4 min readMay 24, 2024

How things change if you need to support billion of users?

Moment you are designing your application to serve the billion of users, many key decision needs to be taken to store data.

Replicate data to avoid loosing on failure of disk
Shard data to avoid hitting the physical limit of single machine storage.
Geo shard data to support local law to store the user’s data to the boundary of regional territory.
Transaction support to simplify the data write.
Backup of your data to deal with unforeseen reason which may delete your data.
Low latency read/write.
High throughput
Easy to manage & many more other reason

How NoSQL polluted the industry as plastic polluted the earth?

15 years back, most of the relational database struggle to scale when data started growing in terabytes. Replication and sharding was another bottleneck with relational database.

This lead to evolution of NoSQL database which doesn’t support transaction but does support replication and sharding. This lead to massive adoption of NoSQL as it was easy to use and well suited for future inspiration to serve billion of users.

But NoSQL specially lack of strong transaction lead to eventual consistency paradigm. It lead to compromise on many user experience and put a burden on developer to design algorithm to handle the eventual consistency. Please note; as a user, user never liked eventual consistent experience. User would like to see the update data should be reflected as immediately as possible.

As plastic was easy to adopt, manufacturing industries replaced metal, wood, glass etc material with plastic. Which lead to massive trash problem to earth and broke many ecosystem.

Similarly NoSQL polluted the Software industry under the umbrella of eventual consistency.

Why Spanner is best?

Support strong transaction across the shards.
Spanner usages Table design to store data which makes it natural for others to learn quickly.
Spanner maintains max 4GB of replica data size, if data grow then it splits into smaller chunks and move to different replica to keep the size small.
Allow grouping of data which can be configured to respect the geo boundary.
Takes care of sharding based on primary key and group defined.
It can support more than peta bytes of data with million of groups.
Multi version support easy backup and allow user to decide strong vs snapshot read.
Commit timestamp are created based on TrueTime and in microseconds. It allows application to use it as primary key.
Due to strong transaction across shards, now application doesn’t need to worry about eventual consistencies.
It does support Queue. Due to multi table/queue transaction support, now in same write request, you can guaranteed that data is written into both tabel and in Queue for async processing. This was one of the drawback for other database or if you need to use database as well as Queue system separately.
Hosted on GCP and provides infinite scale.

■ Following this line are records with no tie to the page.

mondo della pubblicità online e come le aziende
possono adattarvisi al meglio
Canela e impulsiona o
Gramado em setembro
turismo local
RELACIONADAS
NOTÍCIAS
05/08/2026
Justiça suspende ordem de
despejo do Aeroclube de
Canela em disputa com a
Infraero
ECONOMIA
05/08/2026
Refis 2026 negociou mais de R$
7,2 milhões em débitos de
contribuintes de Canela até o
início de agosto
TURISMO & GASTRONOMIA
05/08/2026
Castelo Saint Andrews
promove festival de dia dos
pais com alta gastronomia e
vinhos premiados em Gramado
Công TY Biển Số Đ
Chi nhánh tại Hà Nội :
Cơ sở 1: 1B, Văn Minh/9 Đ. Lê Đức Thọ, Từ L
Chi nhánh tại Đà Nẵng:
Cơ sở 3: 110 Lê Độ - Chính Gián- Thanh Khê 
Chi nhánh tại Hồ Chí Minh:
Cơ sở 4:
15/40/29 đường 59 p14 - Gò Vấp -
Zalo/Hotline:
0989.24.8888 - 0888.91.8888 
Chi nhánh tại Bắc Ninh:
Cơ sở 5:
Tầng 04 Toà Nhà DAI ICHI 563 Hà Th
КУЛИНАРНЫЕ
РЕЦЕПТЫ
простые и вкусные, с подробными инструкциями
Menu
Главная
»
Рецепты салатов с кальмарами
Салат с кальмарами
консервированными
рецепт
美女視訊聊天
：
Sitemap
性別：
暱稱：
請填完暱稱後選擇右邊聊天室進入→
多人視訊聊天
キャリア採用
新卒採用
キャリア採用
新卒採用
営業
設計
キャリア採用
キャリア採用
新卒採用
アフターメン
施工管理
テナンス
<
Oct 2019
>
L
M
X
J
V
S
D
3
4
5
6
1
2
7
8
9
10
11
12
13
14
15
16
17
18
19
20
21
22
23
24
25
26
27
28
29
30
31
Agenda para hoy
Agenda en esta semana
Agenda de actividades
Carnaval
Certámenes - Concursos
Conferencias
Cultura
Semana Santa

High level Spanner achitecture

Data is defined as table.

Does support foreign key concept.

Support directory table concpet to interleaved data to keep related data on same machine which lead to faster query.

Split rows to optimize the storage limit of ~4GB as default value.

Group set of splits to replicate together.

Replicates data (called tablets)

Use TrueTime to solve the globally unique time.

For more details, please refer to Paper https://www.usenix.org/conference/osdi12/technical-sessions/presentation/corbett

Conclusion

Spanner is distributed transaction database available on Google Cloud. It is a battle tested product as almost all product within Google does use Spanner. If you are looking for database for your application with billions of user then Spanner would be a rigth choice.